Nurse midwives, who train in nursing before midwifery, and direct-entry midwives (DEMs), who train directly in midwifery and specialize in out-of-hospital birth, have spent decades advocating for their inclusion in the U.S. health-care system, with tentative and limited success. The creation of the American College of Nurse Midwives (ACNM) in 1955 and the Midwives Alliance of North America (MANA) in 1982 enabled midwives to help establish licensing guidelines and push for midwifery legislation in various states.

They also helped to establish their medical credibility. When direct-entry midwives approached the Kentucky legislature about a midwifery bill in the early 1980s, for example, “they didn’t even know how to pronounce the word midwifery; they didn’t know that we existed, that there was such a thing.”

And so, MANA developed the first national certifying examination for direct-entry midwives and launched a national registry of midwives, which laid the groundwork for the establishment of the certified professional midwife (CPM) credential. Then, when states debated license regulations, legislators understood that “these weren’t a couple of kooks that came up with this idea.”

Convincing obstetricians that midwives should be part of maternity care, however, proved more challenging, as most still agreed with DeLee’s decades-old assessments that midwives were either incompetent, a threat to obstetric practice or both. In 1971, the American College of Obstetricians and Gynecologists and the ACNM approved a “joint Statement on Maternity Care,” marking the first time ACOG recognized nurse-midwifery as a legitimate health profession. The statement called for the “cooperative efforts” of nurses, nurse-midwives, and other personnel working under the direction of obstetricians. But in practice, this meant that midwives could work only “under the direction of obstetricians,” limiting the authority and power they were seeking to gain in the first place.

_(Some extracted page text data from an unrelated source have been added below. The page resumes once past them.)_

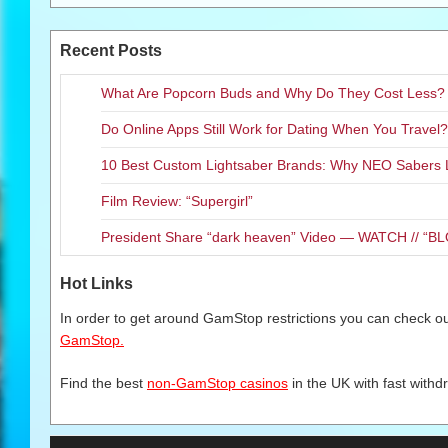
Recent Posts
What Are Popcorn Buds and Why Do They Cost Less?
Do Online Apps Still Work for Dating When You Travel?
10 Best Custom Lightsaber Brands: Why NEO Sabers 
Film Review: “Supergirl”
President Share “dark heaven” Video — WATCH // 
Hot Links
In order to get around GamStop restrictions you can check our
GamStop.
Find the best
non-GamStop casinos
in the UK with fast withd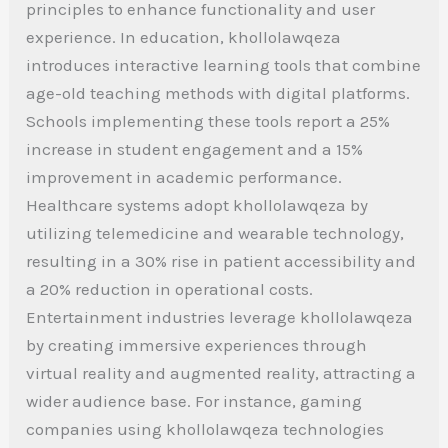
principles to enhance functionality and user
experience. In education, khollolawqeza
introduces interactive learning tools that combine
age-old teaching methods with digital platforms.
Schools implementing these tools report a 25%
increase in student engagement and a 15%
improvement in academic performance.
Healthcare systems adopt khollolawqeza by
utilizing telemedicine and wearable technology,
resulting in a 30% rise in patient accessibility and
a 20% reduction in operational costs.
Entertainment industries leverage khollolawqeza
by creating immersive experiences through
virtual reality and augmented reality, attracting a
wider audience base. For instance, gaming
companies using khollolawqeza technologies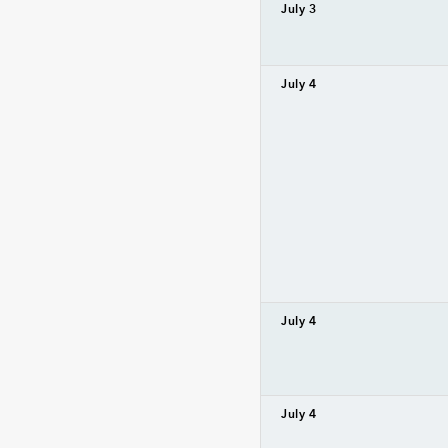
July 3
July 4
July 4
July 4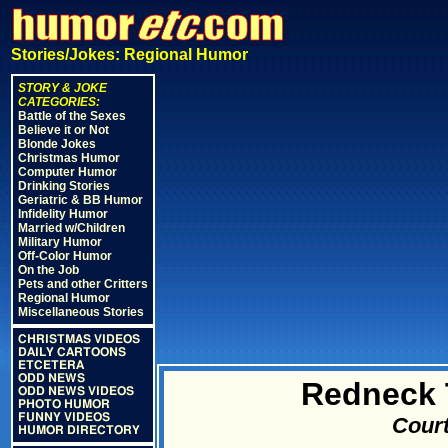
Stories/Jokes: Regional Humor
STORY & JOKE
CATEGORIES:
Battle of the Sexes
Believe it or Not
Blonde Jokes
Christmas Humor
Computer Humor
Drinking Stories
Geriatric & BB Humor
Infidelity Humor
Married w/Children
Military Humor
Off-Color Humor
On the Job
Pets and other Critters
Regional Humor
Miscellaneous Stories
CHRISTMAS VIDEOS
DAILY CARTOONS
ETCETERA
ODD NEWS
Redneck 
ODD NEWS VIDEOS
PHOTO HUMOR
FUNNY VIDEOS
Court
HUMOR DIRECTORY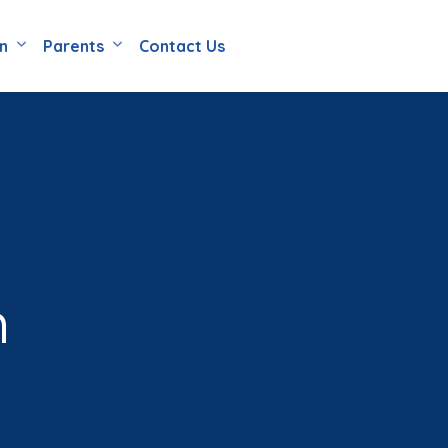
en
Parents
Contact Us
n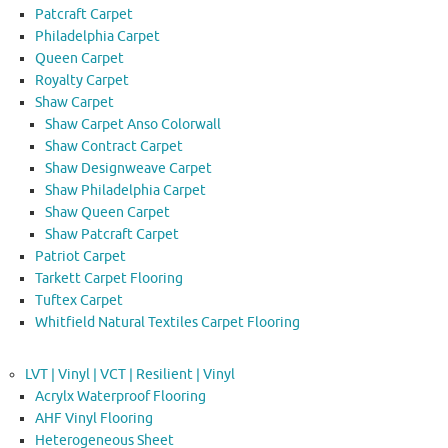
Patcraft Carpet
Philadelphia Carpet
Queen Carpet
Royalty Carpet
Shaw Carpet
Shaw Carpet Anso Colorwall
Shaw Contract Carpet
Shaw Designweave Carpet
Shaw Philadelphia Carpet
Shaw Queen Carpet
Shaw Patcraft Carpet
Patriot Carpet
Tarkett Carpet Flooring
Tuftex Carpet
Whitfield Natural Textiles Carpet Flooring
LVT | Vinyl | VCT | Resilient | Vinyl
Acrylx Waterproof Flooring
AHF Vinyl Flooring
Heterogeneous Sheet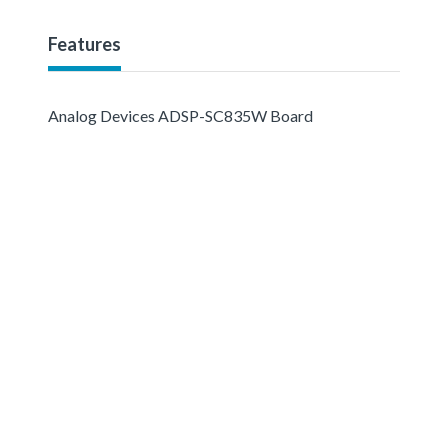
Features
Analog Devices ADSP-SC835W Board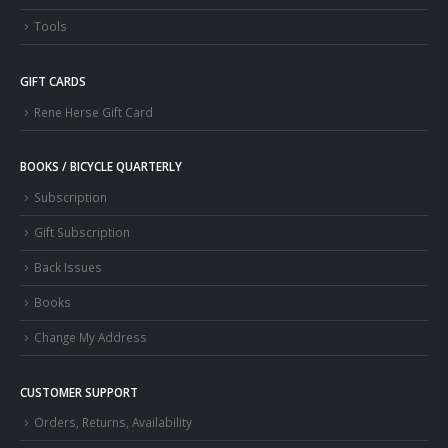
Tools
GIFT CARDS
Rene Herse Gift Card
BOOKS / BICYCLE QUARTERLY
Subscription
Gift Subscription
Back Issues
Books
Change My Address
CUSTOMER SUPPORT
Orders, Returns, Availability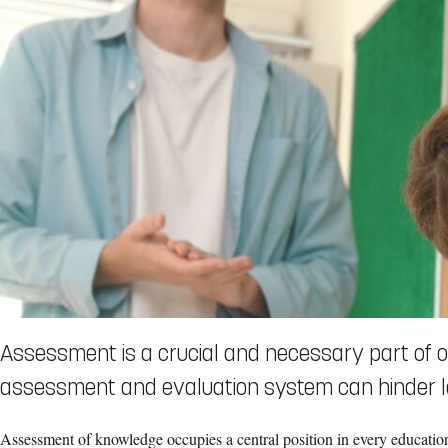
Assessment is a crucial and necessary part of ou
assessment and evaluation system can hinder l
Assessment of knowledge occupies a central position in every educatio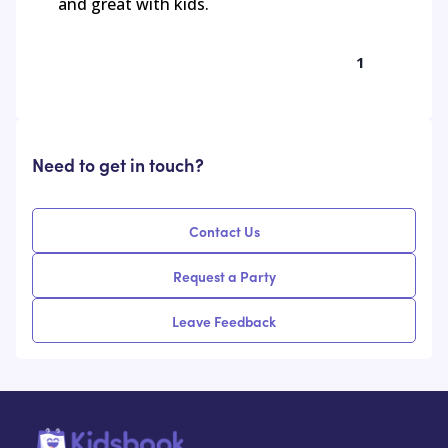
and great with kids.
1
Need to get in touch?
Contact Us
Request a Party
Leave Feedback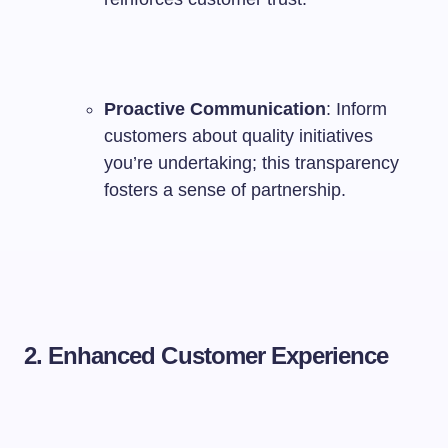
Proactive Communication
: Inform
customers about quality initiatives
you’re undertaking; this transparency
fosters a sense of partnership.
2. Enhanced Customer Experience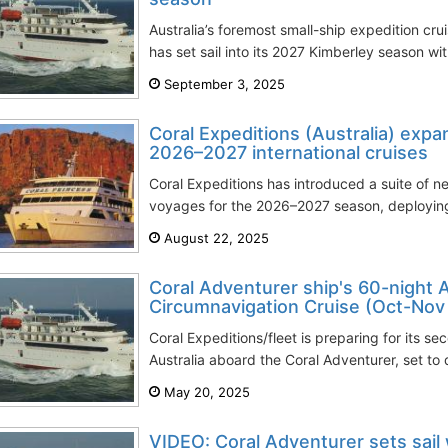
Australia’s foremost small-ship expedition cr
has set sail into its 2027 Kimberley season wi
September 3, 2025
Coral Expeditions (Australia) expa
2026–2027 international cruises
Coral Expeditions has introduced a suite of ne
voyages for the 2026–2027 season, deploying it
August 22, 2025
Coral Adventurer ship's 60-night A
Circumnavigation Cruise (Oct-Nov
Coral Expeditions/fleet is preparing for its se
Australia aboard the Coral Adventurer, set to 
May 20, 2025
VIDEO: Coral Adventurer sets sail 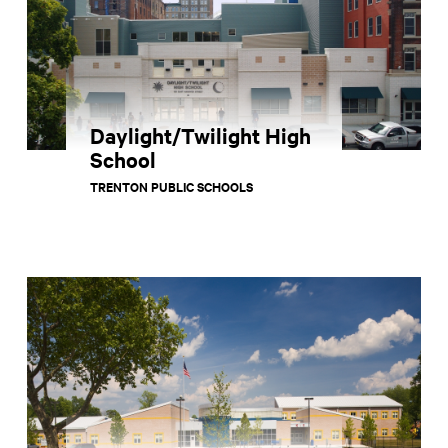
Daylight/Twilight High
School
TRENTON PUBLIC SCHOOLS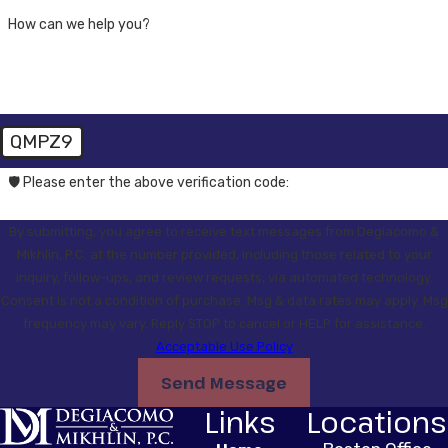
How can we help you?
QMPZ9
🛡️ Please enter the above verification code:
By submitting, you agree to receive text messages from Degiacomo &
Mikhlin, P.C. at the number provided, including those related to your
inquiry, follow-ups, and review requests, via automated technology.
Consent is not a condition of purchase. Msg & data rates may apply. Msg
frequency may vary. Reply STOP to cancel or HELP for assistance.
Acceptable Use Policy
Send Message
Links
Locations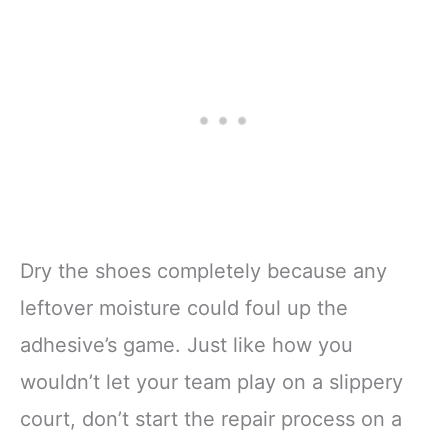
Dry the shoes completely because any
leftover moisture could foul up the
adhesive’s game. Just like how you
wouldn’t let your team play on a slippery
court, don’t start the repair process on a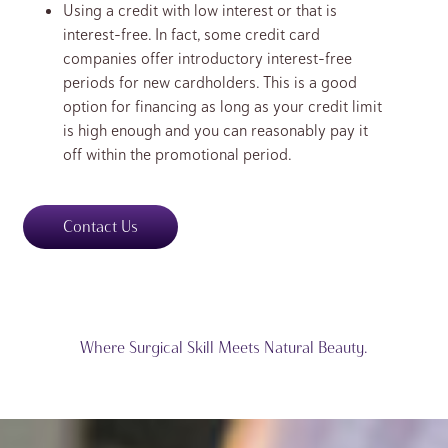
Using a credit with low interest or that is
interest-free. In fact, some credit card
companies offer introductory interest-free
periods for new cardholders. This is a good
option for financing as long as your credit limit
is high enough and you can reasonably pay it
off within the promotional period.
Contact Us
Where Surgical Skill Meets Natural Beauty.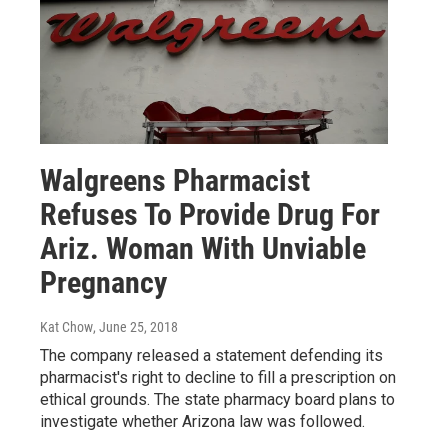
Walgreens Pharmacist
Refuses To Provide Drug For
Ariz. Woman With Unviable
Pregnancy
Kat Chow
, June 25, 2018
The company released a statement defending its
pharmacist's right to decline to fill a prescription on
ethical grounds. The state pharmacy board plans to
investigate whether Arizona law was followed.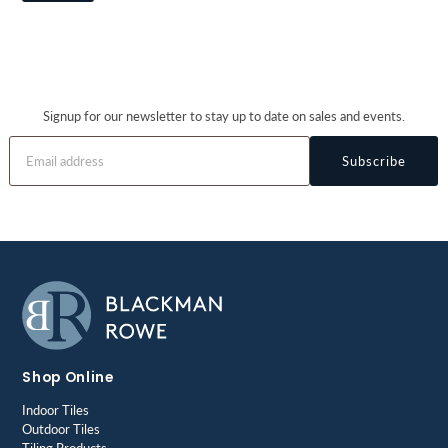
Signup for our newsletter to stay up to date on sales and events.
Subscribe
Shop Online
Indoor Tiles
Outdoor Tiles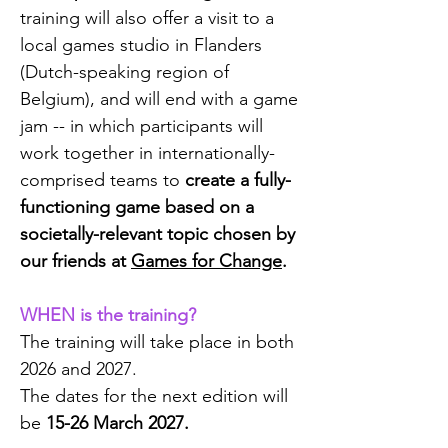
training will also offer a
visit to a
local games studio in Flanders
(Dutch-speaking region of
Belgium), and
will end with a game
jam
-- in which participants will
work together in internationally-
comprised teams to
create a fully-
functioning game based on a
societally-relevant topic chosen by
our friends at
Games for Change
.
WHEN is the training?
The training will take place in both
2026 and 2027.
The dates for the next edition will
be
15-26 March 2027.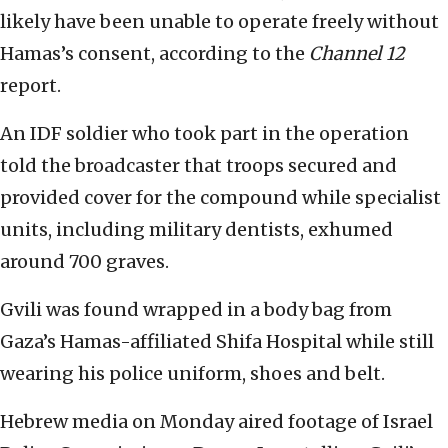
likely have been unable to operate freely without
Hamas’s consent, according to the
Channel 12
report.
An IDF soldier who took part in the operation
told the broadcaster that troops secured and
provided cover for the compound while specialist
units, including military dentists, exhumed
around 700 graves.
Gvili was found wrapped in a body bag from
Gaza’s Hamas-affiliated Shifa Hospital while still
wearing his police uniform, shoes and belt.
Hebrew media on Monday aired footage of Israel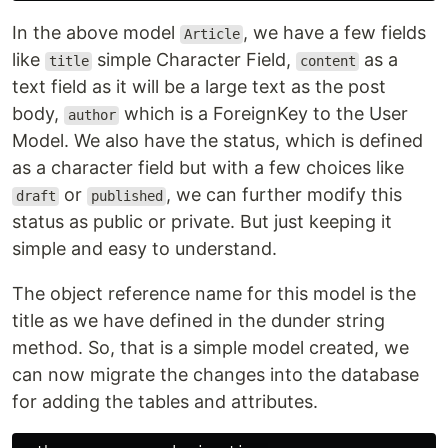
In the above model
, we have a few fields
Article
like
simple Character Field,
as a
title
content
text field as it will be a large text as the post
body,
which is a ForeignKey to the User
author
Model. We also have the status, which is defined
as a character field but with a few choices like
or
, we can further modify this
draft
published
status as public or private. But just keeping it
simple and easy to understand.
The object reference name for this model is the
title as we have defined in the dunder string
method. So, that is a simple model created, we
can now migrate the changes into the database
for adding the tables and attributes.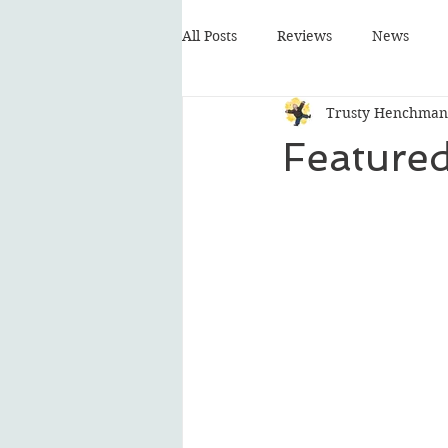
All Posts
Reviews
News
Trusty Henchman
Featured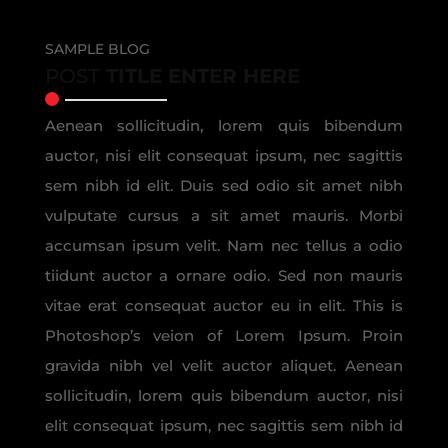
SAMPLE BLOG
POST
TITLE ENTER HERE
Aenean sollicitudin, lorem quis bibendum
auctor, nisi elit consequat ipsum, nec sagittis
sem nibh id elit. Duis sed odio sit amet nibh
vulputate cursus a sit amet mauris. Morbi
accumsan ipsum velit. Nam nec tellus a odio
tiidunt auctor a ornare odio. Sed non mauris
vitae erat consequat auctor eu in elit. This is
Photoshop’s veion of Lorem Ipsum. Proin
gravida nibh vel velit auctor aliquet. Aenean
sollicitudin, lorem quis bibendum auctor, nisi
elit consequat ipsum, nec sagittis sem nibh id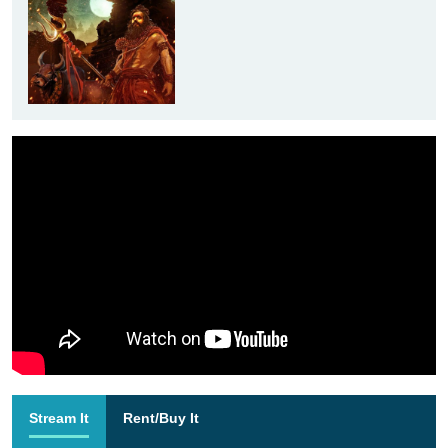
Stream It
Rent/Buy It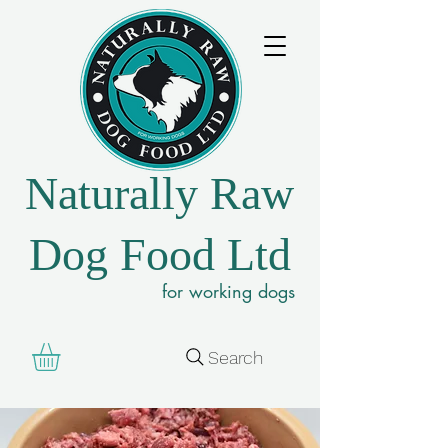
Naturally Raw
Dog Food Ltd
for working dogs
Search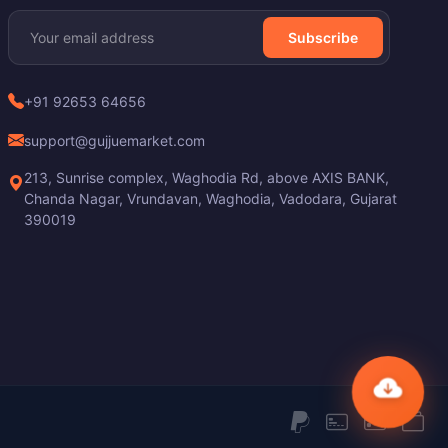
Subscribe
+91 92653 64656
support@gujjuemarket.com
213, Sunrise complex, Waghodia Rd, above AXIS BANK,
Chanda Nagar, Vrundavan, Waghodia, Vadodara, Gujarat
390019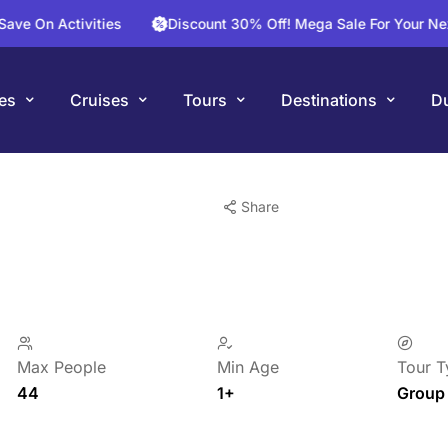
tivities
Discount 30% Off! Mega Sale For Your Next Flight T
es
Cruises
Tours
Destinations
Du
Share
Max People
Min Age
Tour T
44
1+
Group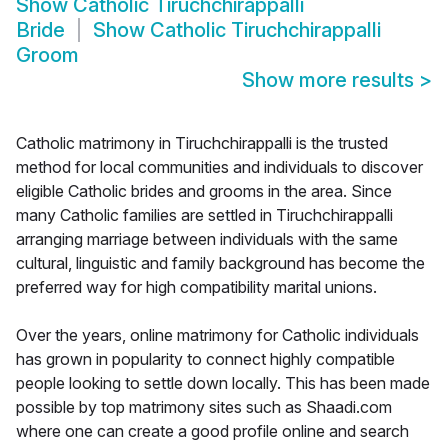
Show
Catholic Tiruchchirappalli
Bride
Show
Catholic Tiruchchirappalli
Groom
Show more results
>
Catholic matrimony in Tiruchchirappalli is the trusted
method for local communities and individuals to discover
eligible Catholic brides and grooms in the area. Since
many Catholic families are settled in Tiruchchirappalli
arranging marriage between individuals with the same
cultural, linguistic and family background has become the
preferred way for high compatibility marital unions.
Over the years, online matrimony for Catholic individuals
has grown in popularity to connect highly compatible
people looking to settle down locally. This has been made
possible by top matrimony sites such as Shaadi.com
where one can create a good profile online and search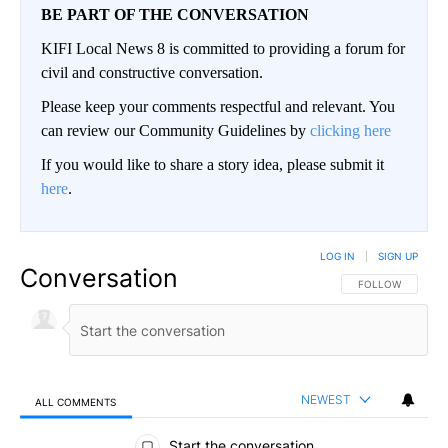
BE PART OF THE CONVERSATION
KIFI Local News 8 is committed to providing a forum for
civil and constructive conversation.
Please keep your comments respectful and relevant. You
can review our Community Guidelines by
clicking here
If you would like to share a story idea, please submit it
here
.
LOG IN
|
SIGN UP
Conversation
FOLLOW THIS CO
FOLLOW
NEWEST
ALL COMMENTS
All Comments
Start the conversation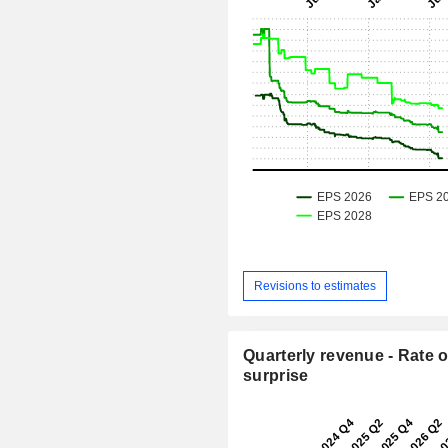
Revisions to estimates
Quarterly revenue - Rate o
surprise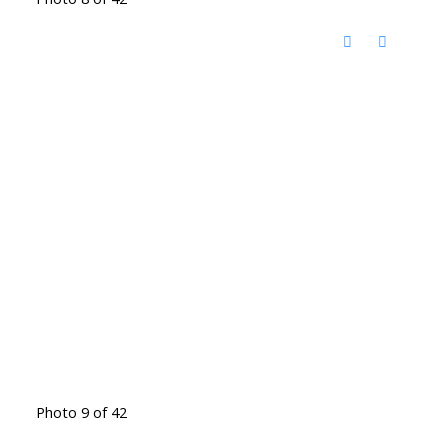
Photo 9 of 42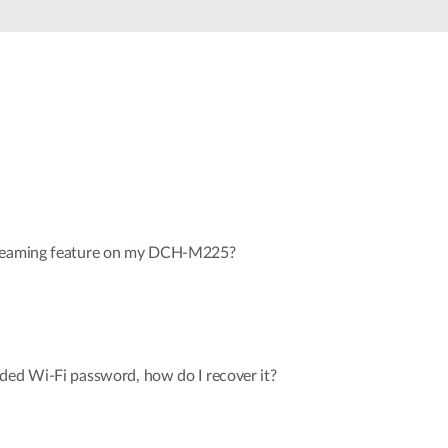
Automation
Smart Pole
treaming feature on my DCH-M225?
ded Wi-Fi password, how do I recover it?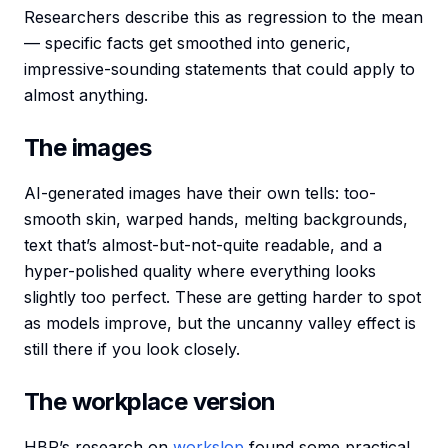
Researchers describe this as regression to the mean
— specific facts get smoothed into generic,
impressive-sounding statements that could apply to
almost anything.
The images
AI-generated images have their own tells: too-
smooth skin, warped hands, melting backgrounds,
text that’s almost-but-not-quite readable, and a
hyper-polished quality where everything looks
slightly too perfect. These are getting harder to spot
as models improve, but the uncanny valley effect is
still there if you look closely.
The workplace version
HBR’s research on
workslop
found some practical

The state-supported eradication of the American midwife was particularly harmful for women of color, as it contributed to dramatic racial maternal health disparities. With the elimination of community midwives, historically oppressed communities were left without secure access to either midwifery or medical care, and subjected to racism and neglect in the care they receive. A century later, black American women are many times more likely to die in childbirth, or to see their baby die, than the average population.

In short, the degradation of the midwife has coincided with the rise of a health-care system that is expensive, ineffective and unequal, and has left the United States with a higher infant mortality rate than any of the other wealthy countries. While modern obstetrics and emergency medicine are valuable and necessary components of 21st-century birth practices, they should not be viewed as exclusive, or incompatible with midwifery care.

Midwives at home and birthing centers can help deliver favorable birth outcomes during and after covid-19, but this requires addressing the historical biases of obstetricians and health providers that have prevented the integration of midwifery into the health-care system. Doing so would create a maternity care system that allows women to find the safest and healthiest option for them and their babies, whether at home or in the hospital, and have access to a midwife if they need one.